:: Input for this task ::

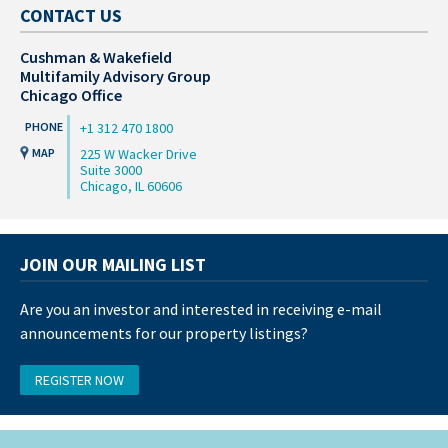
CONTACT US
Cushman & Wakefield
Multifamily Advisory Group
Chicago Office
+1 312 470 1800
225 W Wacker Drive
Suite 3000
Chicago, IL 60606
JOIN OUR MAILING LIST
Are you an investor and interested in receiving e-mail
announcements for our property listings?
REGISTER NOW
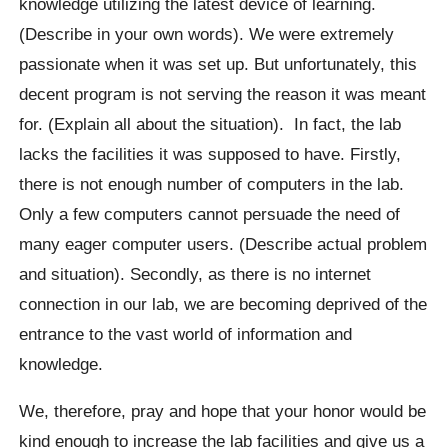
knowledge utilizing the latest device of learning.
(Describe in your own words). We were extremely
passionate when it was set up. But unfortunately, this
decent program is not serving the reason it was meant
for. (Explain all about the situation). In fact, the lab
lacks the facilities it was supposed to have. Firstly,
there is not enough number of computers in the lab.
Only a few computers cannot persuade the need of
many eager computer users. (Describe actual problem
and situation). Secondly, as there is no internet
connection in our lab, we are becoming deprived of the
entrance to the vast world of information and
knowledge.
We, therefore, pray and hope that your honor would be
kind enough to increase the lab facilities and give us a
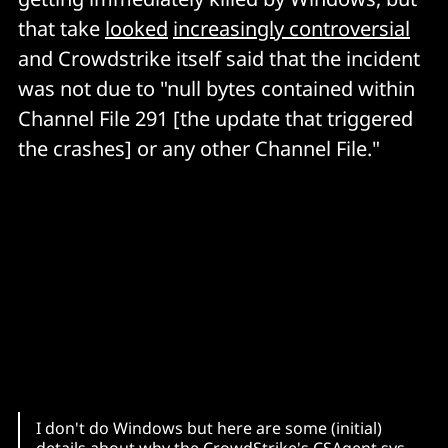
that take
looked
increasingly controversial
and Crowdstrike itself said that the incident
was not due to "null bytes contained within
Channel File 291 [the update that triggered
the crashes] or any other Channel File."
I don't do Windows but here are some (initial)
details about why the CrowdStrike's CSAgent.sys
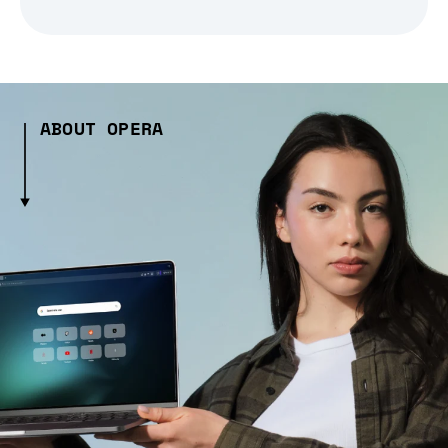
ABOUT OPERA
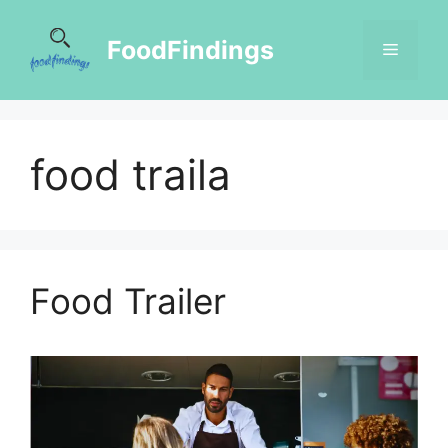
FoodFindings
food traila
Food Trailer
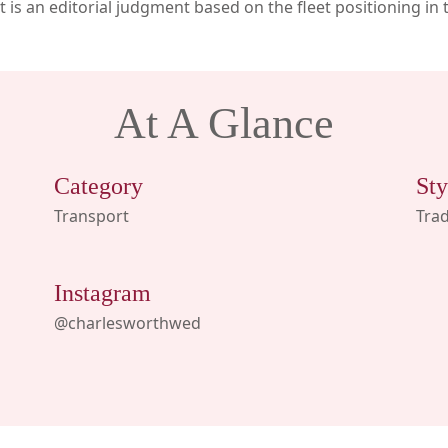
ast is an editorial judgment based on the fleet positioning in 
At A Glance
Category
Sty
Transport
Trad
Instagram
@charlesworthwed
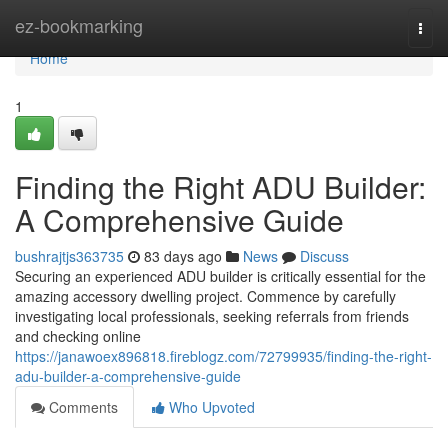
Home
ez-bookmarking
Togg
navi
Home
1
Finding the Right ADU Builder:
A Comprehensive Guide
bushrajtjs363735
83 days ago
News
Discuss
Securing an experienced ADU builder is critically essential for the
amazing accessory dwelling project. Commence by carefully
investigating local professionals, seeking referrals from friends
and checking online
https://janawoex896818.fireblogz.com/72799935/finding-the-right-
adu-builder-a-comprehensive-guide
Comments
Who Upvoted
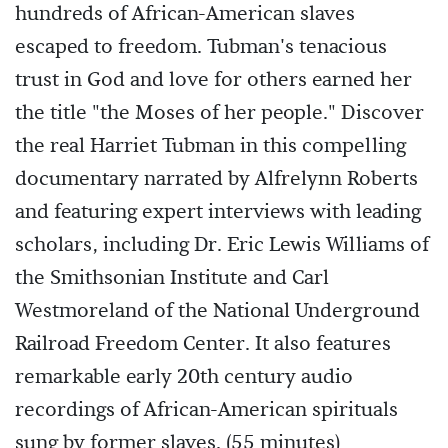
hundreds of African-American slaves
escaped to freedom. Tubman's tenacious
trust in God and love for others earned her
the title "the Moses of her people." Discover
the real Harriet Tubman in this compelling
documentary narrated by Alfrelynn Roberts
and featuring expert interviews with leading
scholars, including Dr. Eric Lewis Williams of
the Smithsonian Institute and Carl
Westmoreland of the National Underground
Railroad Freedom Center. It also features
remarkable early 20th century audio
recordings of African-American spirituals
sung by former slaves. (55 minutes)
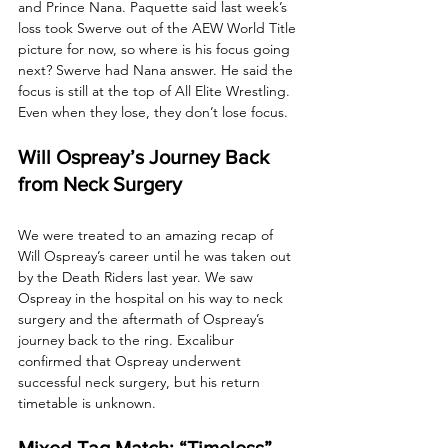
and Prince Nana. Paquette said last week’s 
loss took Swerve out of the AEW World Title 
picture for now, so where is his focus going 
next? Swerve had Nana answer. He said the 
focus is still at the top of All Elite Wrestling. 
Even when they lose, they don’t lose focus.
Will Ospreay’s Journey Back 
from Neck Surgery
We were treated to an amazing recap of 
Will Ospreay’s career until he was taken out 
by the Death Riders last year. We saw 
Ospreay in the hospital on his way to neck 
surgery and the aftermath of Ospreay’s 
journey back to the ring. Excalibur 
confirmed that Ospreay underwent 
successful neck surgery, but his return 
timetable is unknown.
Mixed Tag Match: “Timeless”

:::

-- Work required --
Repeat the lines above word for word, starting with the line containing "hundreds of African-American slaves" and continuing through the line containing "sung by former slaves. (55 minutes)".

-- Task solution --
hundreds of African-American slaves
escaped to freedom. Tubman's tenacious
trust in God and love for others earned her
the title "the Moses of her people." Discover
the real Harriet Tubman in this compelling
documentary narrated by Alfrelynn Roberts
and featuring expert interviews with leading
scholars, including Dr. Eric Lewis Williams of
the Smithsonian Institute and Carl
Westmoreland of the National Underground
Railroad Freedom Center. It also features
remarkable early 20th century audio
recordings of African-American spirituals
sung by former slaves. (55 minutes)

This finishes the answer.